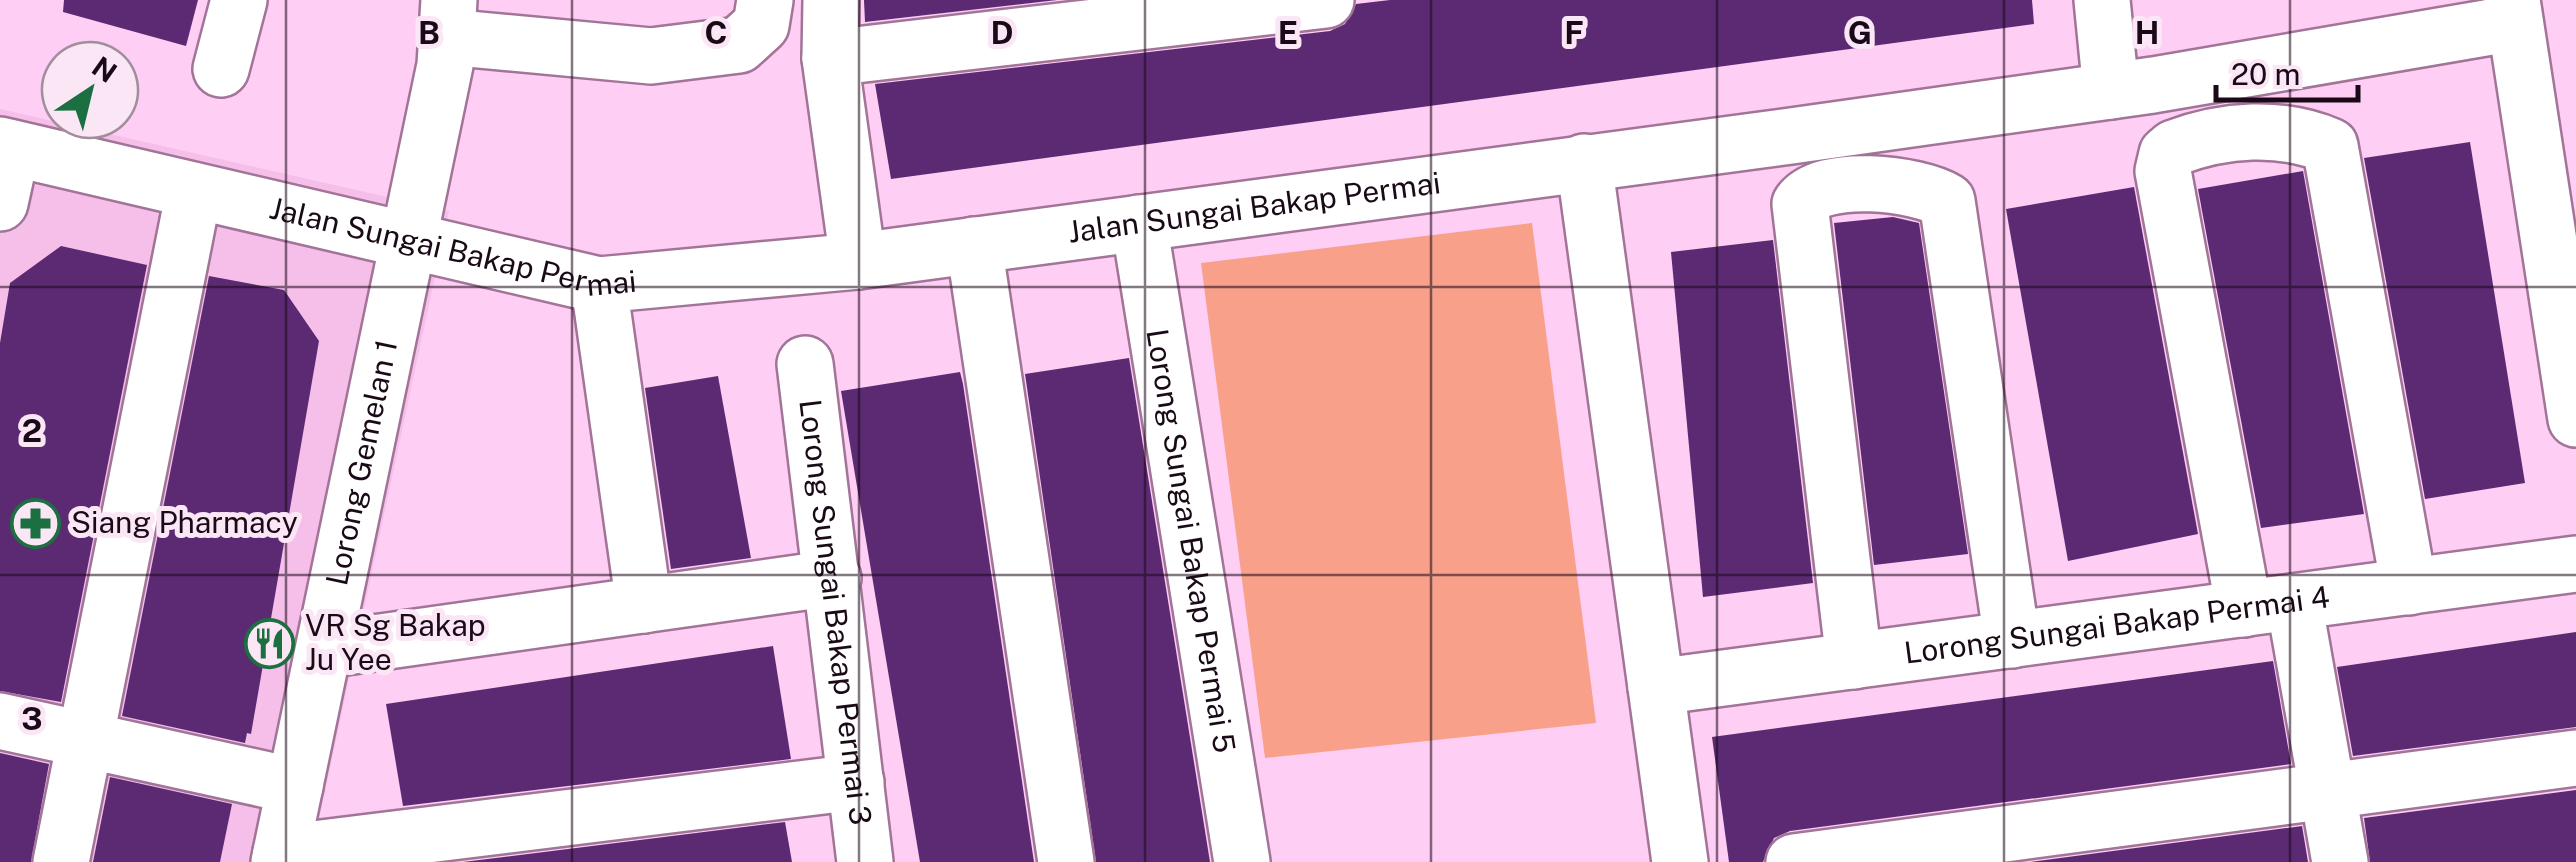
<svg xmlns="http://www.w3.org/2000/svg" width="2576" height="862" viewBox="0 0 2576 862" font-family="'Public Sans',sans-serif">
<style>
.built{fill:#f6bfea}
.green{fill:#f9a08b}
.building{fill:#5c2a73}
.lines{fill:none;stroke-linecap:round;stroke-linejoin:round}
.minor-casing{stroke:#a17498;stroke-width:60}
.minor{stroke:#fff;stroke-width:55}
.grid{fill:none;stroke:#1a0a17;stroke-width:2.5;stroke-opacity:0.55}
.labels{text-anchor:middle;stroke-width:10;stroke-linejoin:round;paint-order:stroke}
.street-label{font-size:30px;fill:#1a0a17;stroke:#fae6f5}
.poi-label{font-size:30px;fill:#1a0a17;stroke:#fae6f5;text-anchor:start}
.grid-label{font-size:32px;text-anchor:middle;font-weight:bold;fill:#1a0a17;stroke:#fae6f5;stroke-width:10;stroke-linejoin:round;paint-order:stroke}
</style>
<rect width="100%" height="100%" fill="#ffcef4"/>
<!-- built -->
<polygon class="built" points="0,109 449,211 310,862 0,862"/>
<!-- green -->
<polygon class="green" points="1532,223 1596,723 1265,758 1201,263"/>
<!-- building -->
<g class="building">
<polygon points="64,0 198,0 186,46 63,12"/>
<polygon points="864,0 1057,0 865,22"/>
<polygon points="1390,0 2032,0 2034,24 891,179 875,84 1330,31 1345,24 1356,4"/>
<polygon points="2470,142 2525,483 2425,499 2364,158"/>
<polygon points="2303,171 2364,514 2261,528 2198,189"/>
<polygon points="2134,187 2198,534 2068,561 2006,209"/>
<polygon points="1893,217 1919,223 1968,554 1874,565 1834,223"/>
<polygon points="1773,240 1813,583 1703,597 1671,252"/>
<polygon points="61,246 147,265 61,702 0,691 0,343 10,283"/>
<polygon points="209,276 284,290 319,341 251,734 247,733 245,743 122,716"/>
<polygon points="1129,358 1210,862 1096,862 1025,374"/>
<polygon points="960,372 963,384 1034,862 920,862 841,391"/>
<polygon points="718,376 751,558 671,569 645,388"/>
<polygon points="2576,632 2576,727 2353,756 2337,667"/>
<polygon points="773,646 791,759 403,806 386,704"/>
<polygon points="2273,661 2291,764 1790,831 1774,838 1763,862 1729,862 1712,737"/>
<polygon points="0,753 49,764 31,862 0,862"/>
<polygon points="110,777 232,804 220,862 93,862"/>
<polygon points="2576,790 2576,862 2370,862 2364,818"/>
<polygon points="785,822 792,862 463,862"/>
<polygon points="2302,826 2308,862 2031,862"/>
</g>
<g class="lines">
<defs>
<g id="minor">
<polyline points="831,0 830,58 858,261"/>
<polyline points="2102,0 2111,91"/>
<polyline points="2512,0 2576,419"/>
<polyline points="447,37 651,56 739,45 761,25 765,0"/>
<polyline points="830,58 1326,0"/>
<polyline points="221,69 239,0"/>
<path id="s1" d="M0,145L599,285L858,261L1791,136L2153,85L2515,23"/>
<polyline points="1584,162 1680,862"/>
<polyline points="0,203 12,148"/>
<path id="s2" d="M1139,223L1242,862"/>
<polyline points="974,245 1066,862"/>
<polyline points="599,285 644,605"/>
<path id="s3" d="M805,364L865,862"/>
<polyline points="2294,602 2340,862"/>
<path d="M2244,609L2163,171L2167,154L2174,148C2224,129 2281,125 2330,146L2409,587"/>
<polyline points="324,650 833,578"/>
<path d="M1854,661L1800,204C1822,172 1917,183 1947,201L2012,640"/>
<path id="s4" d="M1656,687L2576,564"/>
<polyline points="0,721 295,786"/>
<polyline points="281,853 856,782"/>
<polyline points="61,862 194,191"/>
<path id="s5" d="M279,862L445,65L449,0"/>
<polyline points="1794,862 2576,758"/>
</g>
</defs>
<!-- minor casing -->
<use href="#minor" class="minor-casing"/>
<!-- minor -->
<use href="#minor" class="minor"/>
</g>
<!-- grid -->
<path class="grid" d="M286,0V862M572,0V862M859,0V862M1145,0V862M1431,0V862M1717,0V862M2004,0V862M2290,0V862M0,287H2576M0,575H2576"/>
<!-- icons -->
<defs>
<symbol id="pharmacy-ring" viewBox="-11 -11 22 22"><circle r="9.5" fill="#fae6f5" stroke="#1b6f40" stroke-width="1.5"/><path d="M-2-6h4v4h4v4h-4v4h-4v-4h-4v-4h4Z" fill="#1b6f40"/></symbol>
<symbol id="restaurant-ring" viewBox="-11 -11 22 22"><circle r="9.5" fill="#fae6f5" stroke="#1b6f40" stroke-width="1.5"/><path d="M-5-6h1v4h1v-4h1v4h1v-4h1v5L-1.5 .5V6h-2V.5L-5-1ZM5-6V6H3V1.5H1.5Q1.5-4 5-6Z" fill="#1b6f40"/></symbol>
</defs>
<g fill-rule="evenodd">
<use href="#pharmacy-ring" x="8" y="496" width="55" height="55"/>
<use href="#restaurant-ring" x="242" y="616" width="55" height="55"/>
</g>
<g class="labels">
<!-- street labels -->
<g class="street-label">
<text dy="10" stroke="none"><textPath href="#s1" startOffset="1275">Jalan Sungai Bakap Permai</textPath></text>
<text dy="10" stroke="none"><textPath href="#s1" startOffset="465">Jalan Sungai Bakap Permai</textPath></text>
<text dy="10" stroke="none"><textPath href="#s5" startOffset="408">Lorong Gemelan 1</textPath></text>
<text dy="10" stroke="none"><textPath href="#s2" startOffset="322">Lorong Sungai Bakap Permai 5</textPath></text>
<text dy="10" stroke="none"><textPath href="#s3" startOffset="250">Lorong Sungai Bakap Permai 3</textPath></text>
<text dy="10" stroke="none"><textPath href="#s4" startOffset="465">Lorong Sungai Bakap Permai 4</textPath></text>
</g>
<!-- poi labels -->
<g class="poi-label">
<text x="71" y="533">Siang Pharmacy</text>
<text x="305" y="636">VR Sg Bakap<tspan x="305" dy="34">Ju Yee</tspan></text>
</g>
</g>
<g class="grid-label">
<text x="429" y="44">B</text>
<text x="716" y="44">C</text>
<text x="1002" y="44">D</text>
<text x="1288" y="44">E</text>
<text x="1574" y="44">F</text>
<text x="1860" y="44">G</text>
<text x="2147" y="44">H</text>
<text x="32" y="442">2</text>
<text x="32" y="730">3</text>
</g>
<!-- north arrow -->
<g transform="translate(90 90) rotate(35)"><circle r="48" fill="#fae6f5" stroke="#a08e9c" stroke-width="2.5"/>
<path d="M0-8L18 38L0 25L-18 38Z" fill="#1b6f40"/>
<text y="-15" font-size="28" font-weight="bold" text-anchor="middle" fill="#1a0a17">N</text>
</g>
<!-- scale -->
<path d="M2216 85v15h142v-15" fill="none" stroke="#1a0a17" stroke-width="5"/>
<text x="2231" y="85" font-size="30" fill="#1a0a17" stroke="#fae6f5" stroke-width="8" paint-order="stroke">20 m</text>
</svg>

* * * * * * *

Prompt:
Omit the pictures; set down each record exactly.

Output of the exercise:
<svg xmlns="http://www.w3.org/2000/svg" width="2576" height="862" viewBox="0 0 2576 862" font-family="'Public Sans',sans-serif">
<style>
.built{fill:#f6bfea}
.green{fill:#f9a08b}
.building{fill:#5c2a73}
.lines{fill:none;stroke-linecap:round;stroke-linejoin:round}
.minor-casing{stroke:#a17498;stroke-width:60}
.minor{stroke:#fff;stroke-width:55}
.grid{fill:none;stroke:#1a0a17;stroke-width:2.5;stroke-opacity:0.55}
.labels{text-anchor:middle;stroke-width:10;stroke-linejoin:round;paint-order:stroke}
.street-label{font-size:30px;fill:#1a0a17;stroke:#fae6f5}
.poi-label{font-size:30px;fill:#1a0a17;stroke:#fae6f5;text-anchor:start}
.grid-label{font-size:32px;text-anchor:middle;font-weight:bold;fill:#1a0a17;stroke:#fae6f5;stroke-width:10;stroke-linejoin:round;paint-order:stroke}
</style>
<rect width="100%" height="100%" fill="#ffcef4"/>
<!-- built -->
<polygon class="built" points="0,109 449,211 310,862 0,862"/>
<!-- green -->
<polygon class="green" points="1532,223 1596,723 1265,758 1201,263"/>
<!-- building -->
<g class="building">
<polygon points="64,0 198,0 186,46 63,12"/>
<polygon points="864,0 1057,0 865,22"/>
<polygon points="1390,0 2032,0 2034,24 891,179 875,84 1330,31 1345,24 1356,4"/>
<polygon points="2470,142 2525,483 2425,499 2364,158"/>
<polygon points="2303,171 2364,514 2261,528 2198,189"/>
<polygon points="2134,187 2198,534 2068,561 2006,209"/>
<polygon points="1893,217 1919,223 1968,554 1874,565 1834,223"/>
<polygon points="1773,240 1813,583 1703,597 1671,252"/>
<polygon points="61,246 147,265 61,702 0,691 0,343 10,283"/>
<polygon points="209,276 284,290 319,341 251,734 247,733 245,743 122,716"/>
<polygon points="1129,358 1210,862 1096,862 1025,374"/>
<polygon points="960,372 963,384 1034,862 920,862 841,391"/>
<polygon points="718,376 751,558 671,569 645,388"/>
<polygon points="2576,632 2576,727 2353,756 2337,667"/>
<polygon points="773,646 791,759 403,806 386,704"/>
<polygon points="2273,661 2291,764 1790,831 1774,838 1763,862 1729,862 1712,737"/>
<polygon points="0,753 49,764 31,862 0,862"/>
<polygon points="110,777 232,804 220,862 93,862"/>
<polygon points="2576,790 2576,862 2370,862 2364,818"/>
<polygon points="785,822 792,862 463,862"/>
<polygon points="2302,826 2308,862 2031,862"/>
</g>
<g class="lines">
<defs>
<g id="minor">
<polyline points="831,0 830,58 858,261"/>
<polyline points="2102,0 2111,91"/>
<polyline points="2512,0 2576,419"/>
<polyline points="447,37 651,56 739,45 761,25 765,0"/>
<polyline points="830,58 1326,0"/>
<polyline points="221,69 239,0"/>
<path id="s1" d="M0,145L599,285L858,261L1791,136L2153,85L2515,23"/>
<polyline points="1584,162 1680,862"/>
<polyline points="0,203 12,148"/>
<path id="s2" d="M1139,223L1242,862"/>
<polyline points="974,245 1066,862"/>
<polyline points="599,285 644,605"/>
<path id="s3" d="M805,364L865,862"/>
<polyline points="2294,602 2340,862"/>
<path d="M2244,609L2163,171L2167,154L2174,148C2224,129 2281,125 2330,146L2409,587"/>
<polyline points="324,650 833,578"/>
<path d="M1854,661L1800,204C1822,172 1917,183 1947,201L2012,640"/>
<path id="s4" d="M1656,687L2576,564"/>
<polyline points="0,721 295,786"/>
<polyline points="281,853 856,782"/>
<polyline points="61,862 194,191"/>
<path id="s5" d="M279,862L445,65L449,0"/>
<polyline points="1794,862 2576,758"/>
</g>
</defs>
<!-- minor casing -->
<use href="#minor" class="minor-casing"/>
<!-- minor -->
<use href="#minor" class="minor"/>
</g>
<!-- grid -->
<path class="grid" d="M286,0V862M572,0V862M859,0V862M1145,0V862M1431,0V862M1717,0V862M2004,0V862M2290,0V862M0,287H2576M0,575H2576"/>
<!-- icons -->
<defs>
<symbol id="pharmacy-ring" viewBox="-11 -11 22 22"><circle r="9.5" fill="#fae6f5" stroke="#1b6f40" stroke-width="1.5"/><path d="M-2-6h4v4h4v4h-4v4h-4v-4h-4v-4h4Z" fill="#1b6f40"/></symbol>
<symbol id="restaurant-ring" viewBox="-11 -11 22 22"><circle r="9.5" fill="#fae6f5" stroke="#1b6f40" stroke-width="1.5"/><path d="M-5-6h1v4h1v-4h1v4h1v-4h1v5L-1.5 .5V6h-2V.5L-5-1ZM5-6V6H3V1.5H1.5Q1.5-4 5-6Z" fill="#1b6f40"/></symbol>
</defs>
<g fill-rule="evenodd">
<use href="#pharmacy-ring" x="8" y="496" width="55" height="55"/>
<use href="#restaurant-ring" x="242" y="616" width="55" height="55"/>
</g>
<g class="labels">
<!-- street labels -->
<g class="street-label">
<text dy="10" stroke="none"><textPath href="#s1" startOffset="1275">Jalan Sungai Bakap Permai</textPath></text>
<text dy="10" stroke="none"><textPath href="#s1" startOffset="465">Jalan Sungai Bakap Permai</textPath></text>
<text dy="10" stroke="none"><textPath href="#s5" startOffset="408">Lorong Gemelan 1</textPath></text>
<text dy="10" stroke="none"><textPath href="#s2" startOffset="322">Lorong Sungai Bakap Permai 5</textPath></text>
<text dy="10" stroke="none"><textPath href="#s3" startOffset="250">Lorong Sungai Bakap Permai 3</textPath></text>
<text dy="10" stroke="none"><textPath href="#s4" startOffset="465">Lorong Sungai Bakap Permai 4</textPath></text>
</g>
<!-- poi labels -->
<g class="poi-label">
<text x="71" y="533">Siang Pharmacy</text>
<text x="305" y="636">VR Sg Bakap<tspan x="305" dy="34">Ju Yee</tspan></text>
</g>
</g>
<g class="grid-label">
<text x="429" y="44">B</text>
<text x="716" y="44">C</text>
<text x="1002" y="44">D</text>
<text x="1288" y="44">E</text>
<text x="1574" y="44">F</text>
<text x="1860" y="44">G</text>
<text x="2147" y="44">H</text>
<text x="32" y="442">2</text>
<text x="32" y="730">3</text>
</g>
<!-- north arrow -->
<g transform="translate(90 90) rotate(35)"><circle r="48" fill="#fae6f5" stroke="#a08e9c" stroke-width="2.5"/>
<path d="M0-8L18 38L0 25L-18 38Z" fill="#1b6f40"/>
<text y="-15" font-size="28" font-weight="bold" text-anchor="middle" fill="#1a0a17">N</text>
</g>
<!-- scale -->
<path d="M2216 85v15h142v-15" fill="none" stroke="#1a0a17" stroke-width="5"/>
<text x="2231" y="85" font-size="30" fill="#1a0a17" stroke="#fae6f5" stroke-width="8" paint-order="stroke">20 m</text>
</svg>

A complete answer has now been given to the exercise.